TASK TO CARRY OUT |
Reproduce, word for word, the passage below on population-centered social service work.

SUPPLIED TEXT |
──────────────────────────────
A population-centered starting point changes the direction of social service work. It turns the logic model inside out. What was once the “target population” is now the “action population.” The local service system becomes the “primary target.” Changing the service system changes the health of the action population, and impacts the broader population. The “secondary target” becomes the overall social and economic environment.
And here’s what’s most important. Delivering good results on personal goals actually improves a person’s life. Not some straw man, or statistical sort of person. A real person, with a real life, with blood in the veins. A person who has relationships, and perhaps even children, who influences other people every minute they draw breath.
──────────────────────────────
EXERCISE DATA |
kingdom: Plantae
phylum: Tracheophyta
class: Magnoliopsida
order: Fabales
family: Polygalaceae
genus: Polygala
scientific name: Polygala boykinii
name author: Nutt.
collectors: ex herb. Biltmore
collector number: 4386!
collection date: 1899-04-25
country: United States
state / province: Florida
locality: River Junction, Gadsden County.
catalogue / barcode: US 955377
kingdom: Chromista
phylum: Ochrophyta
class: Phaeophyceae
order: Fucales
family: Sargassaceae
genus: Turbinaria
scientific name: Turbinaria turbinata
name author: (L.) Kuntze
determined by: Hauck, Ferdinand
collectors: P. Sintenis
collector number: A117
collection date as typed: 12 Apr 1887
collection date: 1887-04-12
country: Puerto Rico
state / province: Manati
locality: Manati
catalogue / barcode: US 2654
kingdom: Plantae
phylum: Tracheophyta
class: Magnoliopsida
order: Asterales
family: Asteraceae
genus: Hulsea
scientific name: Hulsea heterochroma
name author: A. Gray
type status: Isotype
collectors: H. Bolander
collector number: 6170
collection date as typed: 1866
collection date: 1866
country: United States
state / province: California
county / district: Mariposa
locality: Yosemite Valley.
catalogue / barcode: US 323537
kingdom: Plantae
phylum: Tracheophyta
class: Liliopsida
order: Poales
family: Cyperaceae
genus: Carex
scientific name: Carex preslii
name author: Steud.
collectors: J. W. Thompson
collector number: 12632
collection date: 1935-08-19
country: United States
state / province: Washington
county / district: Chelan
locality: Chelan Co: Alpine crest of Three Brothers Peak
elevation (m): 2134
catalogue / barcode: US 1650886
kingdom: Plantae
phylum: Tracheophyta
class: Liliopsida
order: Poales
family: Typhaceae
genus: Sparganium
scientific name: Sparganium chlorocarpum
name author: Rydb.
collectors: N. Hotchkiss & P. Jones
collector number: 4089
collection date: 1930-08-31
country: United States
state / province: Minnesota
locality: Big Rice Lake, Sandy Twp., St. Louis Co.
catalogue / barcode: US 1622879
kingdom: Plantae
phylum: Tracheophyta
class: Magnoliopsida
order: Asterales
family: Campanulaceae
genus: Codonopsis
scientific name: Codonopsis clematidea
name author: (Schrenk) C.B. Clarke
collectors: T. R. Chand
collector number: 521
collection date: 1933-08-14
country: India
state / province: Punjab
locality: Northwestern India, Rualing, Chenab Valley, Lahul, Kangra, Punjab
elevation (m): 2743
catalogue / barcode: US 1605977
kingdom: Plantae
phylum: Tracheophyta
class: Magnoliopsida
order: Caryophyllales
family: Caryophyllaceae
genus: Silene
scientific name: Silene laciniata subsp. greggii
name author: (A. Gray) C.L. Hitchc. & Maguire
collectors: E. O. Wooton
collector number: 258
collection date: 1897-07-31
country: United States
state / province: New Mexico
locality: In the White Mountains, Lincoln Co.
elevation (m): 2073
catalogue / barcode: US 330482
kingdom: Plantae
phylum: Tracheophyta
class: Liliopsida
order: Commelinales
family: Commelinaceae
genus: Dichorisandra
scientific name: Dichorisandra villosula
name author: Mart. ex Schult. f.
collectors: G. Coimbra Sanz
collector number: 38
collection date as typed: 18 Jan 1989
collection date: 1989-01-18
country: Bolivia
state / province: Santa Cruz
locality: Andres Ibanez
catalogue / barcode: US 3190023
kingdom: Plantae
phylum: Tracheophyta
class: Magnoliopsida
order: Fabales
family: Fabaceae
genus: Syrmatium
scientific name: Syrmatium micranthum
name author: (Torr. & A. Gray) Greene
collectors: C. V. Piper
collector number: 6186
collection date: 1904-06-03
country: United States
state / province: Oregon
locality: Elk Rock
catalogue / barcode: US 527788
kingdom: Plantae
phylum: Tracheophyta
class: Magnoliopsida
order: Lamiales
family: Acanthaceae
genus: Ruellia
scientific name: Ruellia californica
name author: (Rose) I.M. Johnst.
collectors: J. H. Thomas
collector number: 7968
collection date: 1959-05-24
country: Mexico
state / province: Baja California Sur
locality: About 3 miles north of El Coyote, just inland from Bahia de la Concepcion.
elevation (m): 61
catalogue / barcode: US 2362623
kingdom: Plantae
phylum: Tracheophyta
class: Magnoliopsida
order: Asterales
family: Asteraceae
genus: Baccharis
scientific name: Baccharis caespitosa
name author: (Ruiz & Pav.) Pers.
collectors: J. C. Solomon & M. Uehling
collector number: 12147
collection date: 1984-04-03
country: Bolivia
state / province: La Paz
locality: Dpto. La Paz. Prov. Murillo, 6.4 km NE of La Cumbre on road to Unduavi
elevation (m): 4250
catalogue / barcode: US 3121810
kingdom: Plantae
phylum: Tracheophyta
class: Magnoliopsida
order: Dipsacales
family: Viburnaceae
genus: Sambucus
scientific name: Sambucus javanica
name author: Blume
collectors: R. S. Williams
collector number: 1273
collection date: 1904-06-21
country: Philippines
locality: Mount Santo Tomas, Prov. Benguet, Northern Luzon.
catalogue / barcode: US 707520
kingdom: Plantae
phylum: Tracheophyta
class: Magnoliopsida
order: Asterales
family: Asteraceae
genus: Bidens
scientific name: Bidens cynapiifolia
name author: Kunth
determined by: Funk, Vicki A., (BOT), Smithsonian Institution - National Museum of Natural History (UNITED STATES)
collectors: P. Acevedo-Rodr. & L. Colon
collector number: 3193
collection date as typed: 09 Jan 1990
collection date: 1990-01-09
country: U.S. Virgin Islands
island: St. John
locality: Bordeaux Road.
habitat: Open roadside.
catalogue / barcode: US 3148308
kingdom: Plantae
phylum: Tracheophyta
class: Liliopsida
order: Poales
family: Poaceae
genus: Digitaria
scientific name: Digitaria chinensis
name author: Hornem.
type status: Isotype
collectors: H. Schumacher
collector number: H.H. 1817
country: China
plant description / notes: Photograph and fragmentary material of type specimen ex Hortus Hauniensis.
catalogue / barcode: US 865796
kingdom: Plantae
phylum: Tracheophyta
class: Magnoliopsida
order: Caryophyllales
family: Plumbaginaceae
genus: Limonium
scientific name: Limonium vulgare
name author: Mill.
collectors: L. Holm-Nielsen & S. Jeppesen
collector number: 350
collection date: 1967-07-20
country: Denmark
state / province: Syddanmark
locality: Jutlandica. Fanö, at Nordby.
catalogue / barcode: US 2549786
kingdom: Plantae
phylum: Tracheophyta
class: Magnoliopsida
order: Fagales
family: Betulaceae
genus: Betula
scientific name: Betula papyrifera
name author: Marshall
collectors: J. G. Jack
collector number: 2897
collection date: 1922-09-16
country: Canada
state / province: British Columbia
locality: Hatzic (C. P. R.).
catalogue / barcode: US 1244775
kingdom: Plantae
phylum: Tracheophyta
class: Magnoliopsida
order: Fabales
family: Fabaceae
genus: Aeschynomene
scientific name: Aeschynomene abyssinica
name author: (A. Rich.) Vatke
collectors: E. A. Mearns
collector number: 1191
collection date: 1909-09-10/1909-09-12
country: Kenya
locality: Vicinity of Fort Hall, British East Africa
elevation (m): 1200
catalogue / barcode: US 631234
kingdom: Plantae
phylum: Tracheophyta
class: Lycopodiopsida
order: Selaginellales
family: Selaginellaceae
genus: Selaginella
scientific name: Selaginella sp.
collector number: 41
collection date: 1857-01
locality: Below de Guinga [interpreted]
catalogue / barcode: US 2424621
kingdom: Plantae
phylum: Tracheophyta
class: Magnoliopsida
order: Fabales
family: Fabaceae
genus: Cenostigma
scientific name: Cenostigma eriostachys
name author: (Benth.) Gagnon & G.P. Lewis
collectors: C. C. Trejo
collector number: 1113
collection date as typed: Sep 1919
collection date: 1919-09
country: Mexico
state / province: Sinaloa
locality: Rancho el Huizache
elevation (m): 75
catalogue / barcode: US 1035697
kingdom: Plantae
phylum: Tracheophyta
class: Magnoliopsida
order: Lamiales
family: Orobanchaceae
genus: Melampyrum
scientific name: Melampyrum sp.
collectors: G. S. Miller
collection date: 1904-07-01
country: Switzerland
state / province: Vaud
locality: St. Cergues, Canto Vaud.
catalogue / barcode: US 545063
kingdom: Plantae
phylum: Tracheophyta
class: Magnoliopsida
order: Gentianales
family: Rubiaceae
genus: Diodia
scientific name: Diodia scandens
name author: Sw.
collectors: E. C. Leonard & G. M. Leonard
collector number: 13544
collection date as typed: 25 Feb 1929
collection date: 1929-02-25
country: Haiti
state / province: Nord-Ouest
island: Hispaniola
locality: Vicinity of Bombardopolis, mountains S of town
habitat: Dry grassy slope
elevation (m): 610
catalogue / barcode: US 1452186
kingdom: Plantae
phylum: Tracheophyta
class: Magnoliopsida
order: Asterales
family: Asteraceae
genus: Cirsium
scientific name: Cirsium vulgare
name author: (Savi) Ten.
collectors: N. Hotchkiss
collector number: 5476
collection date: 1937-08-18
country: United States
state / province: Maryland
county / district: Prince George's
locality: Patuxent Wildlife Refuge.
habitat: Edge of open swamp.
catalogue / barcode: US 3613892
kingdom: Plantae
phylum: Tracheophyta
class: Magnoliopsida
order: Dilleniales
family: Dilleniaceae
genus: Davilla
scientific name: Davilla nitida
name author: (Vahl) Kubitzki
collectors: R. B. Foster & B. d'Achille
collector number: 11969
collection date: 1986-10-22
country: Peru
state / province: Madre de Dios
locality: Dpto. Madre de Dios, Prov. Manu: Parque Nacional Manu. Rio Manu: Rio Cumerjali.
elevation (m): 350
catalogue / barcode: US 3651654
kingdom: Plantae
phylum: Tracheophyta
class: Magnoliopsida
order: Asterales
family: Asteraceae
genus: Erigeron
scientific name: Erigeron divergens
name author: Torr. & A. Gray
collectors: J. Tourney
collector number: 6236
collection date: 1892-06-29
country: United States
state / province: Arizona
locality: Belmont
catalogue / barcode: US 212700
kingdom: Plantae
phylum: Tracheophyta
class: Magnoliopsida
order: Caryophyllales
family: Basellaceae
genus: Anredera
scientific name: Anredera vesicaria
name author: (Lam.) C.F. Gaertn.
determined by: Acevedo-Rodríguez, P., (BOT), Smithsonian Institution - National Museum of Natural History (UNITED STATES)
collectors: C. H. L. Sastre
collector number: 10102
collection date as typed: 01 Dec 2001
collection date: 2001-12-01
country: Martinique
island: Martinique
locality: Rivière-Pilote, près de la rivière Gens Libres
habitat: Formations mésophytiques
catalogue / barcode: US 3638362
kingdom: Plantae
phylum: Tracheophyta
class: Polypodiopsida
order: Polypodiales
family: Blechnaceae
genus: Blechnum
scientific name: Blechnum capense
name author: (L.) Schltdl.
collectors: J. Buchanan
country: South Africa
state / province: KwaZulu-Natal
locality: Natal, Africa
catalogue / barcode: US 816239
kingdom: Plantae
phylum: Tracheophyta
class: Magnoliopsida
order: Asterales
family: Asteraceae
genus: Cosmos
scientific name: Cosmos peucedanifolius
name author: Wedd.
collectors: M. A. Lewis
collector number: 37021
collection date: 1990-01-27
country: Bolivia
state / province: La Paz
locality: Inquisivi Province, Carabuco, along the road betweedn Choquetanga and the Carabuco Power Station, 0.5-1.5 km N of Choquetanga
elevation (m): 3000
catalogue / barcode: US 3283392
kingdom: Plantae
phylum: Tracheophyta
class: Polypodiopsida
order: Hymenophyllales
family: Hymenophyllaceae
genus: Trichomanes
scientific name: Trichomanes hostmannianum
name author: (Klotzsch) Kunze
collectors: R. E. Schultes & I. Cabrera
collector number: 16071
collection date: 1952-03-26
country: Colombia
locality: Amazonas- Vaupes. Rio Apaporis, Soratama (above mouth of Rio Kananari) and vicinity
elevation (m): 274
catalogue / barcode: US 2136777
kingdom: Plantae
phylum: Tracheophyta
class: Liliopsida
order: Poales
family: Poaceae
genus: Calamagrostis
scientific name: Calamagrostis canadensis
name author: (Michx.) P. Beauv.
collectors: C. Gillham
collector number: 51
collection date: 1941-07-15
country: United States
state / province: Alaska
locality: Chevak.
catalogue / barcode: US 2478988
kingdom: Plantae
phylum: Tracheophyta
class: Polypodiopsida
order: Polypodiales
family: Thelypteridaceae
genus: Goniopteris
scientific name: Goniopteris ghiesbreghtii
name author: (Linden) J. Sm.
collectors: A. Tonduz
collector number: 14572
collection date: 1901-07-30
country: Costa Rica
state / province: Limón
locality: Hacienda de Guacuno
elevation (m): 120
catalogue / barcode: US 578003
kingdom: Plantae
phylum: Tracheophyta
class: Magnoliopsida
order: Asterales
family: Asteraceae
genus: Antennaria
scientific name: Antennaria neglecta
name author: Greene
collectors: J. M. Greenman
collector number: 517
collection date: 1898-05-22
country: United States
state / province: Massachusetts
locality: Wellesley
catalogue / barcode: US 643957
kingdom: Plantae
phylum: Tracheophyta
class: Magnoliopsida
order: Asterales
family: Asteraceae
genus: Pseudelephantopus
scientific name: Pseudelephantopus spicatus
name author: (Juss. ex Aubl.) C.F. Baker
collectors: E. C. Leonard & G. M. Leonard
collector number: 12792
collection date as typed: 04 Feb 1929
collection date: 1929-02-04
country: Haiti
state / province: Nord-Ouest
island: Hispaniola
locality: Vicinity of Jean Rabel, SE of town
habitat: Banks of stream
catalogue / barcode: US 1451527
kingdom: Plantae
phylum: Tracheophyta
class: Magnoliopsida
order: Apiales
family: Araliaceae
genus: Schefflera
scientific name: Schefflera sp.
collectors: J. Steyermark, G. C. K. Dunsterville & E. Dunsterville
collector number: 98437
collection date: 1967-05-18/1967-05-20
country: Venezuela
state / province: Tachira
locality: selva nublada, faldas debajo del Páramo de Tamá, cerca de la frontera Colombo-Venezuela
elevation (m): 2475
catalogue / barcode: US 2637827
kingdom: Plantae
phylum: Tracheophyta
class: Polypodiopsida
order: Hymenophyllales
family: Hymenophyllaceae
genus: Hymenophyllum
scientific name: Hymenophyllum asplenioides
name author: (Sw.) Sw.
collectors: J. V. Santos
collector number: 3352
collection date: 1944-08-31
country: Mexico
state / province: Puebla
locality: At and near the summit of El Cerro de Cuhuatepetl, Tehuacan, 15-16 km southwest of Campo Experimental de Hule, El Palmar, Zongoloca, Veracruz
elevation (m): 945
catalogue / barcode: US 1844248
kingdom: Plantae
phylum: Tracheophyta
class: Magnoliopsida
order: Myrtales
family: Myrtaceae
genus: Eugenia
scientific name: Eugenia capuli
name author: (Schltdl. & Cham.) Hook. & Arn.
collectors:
──────────────────────────────
ANSWER TO THE PROBLEM |
A population-centered starting point changes the direction of social service work. It turns the logic model inside out. What was once the “target population” is now the “action population.” The local service system becomes the “primary target.” Changing the service system changes the health of the action population, and impacts the broader population. The “secondary target” becomes the overall social and economic environment.
And here’s what’s most important. Delivering good results on personal goals actually improves a person’s life. Not some straw man, or statistical sort of person. A real person, with a real life, with blood in the veins. A person who has relationships, and perhaps even children, who influences other people every minute they draw breath.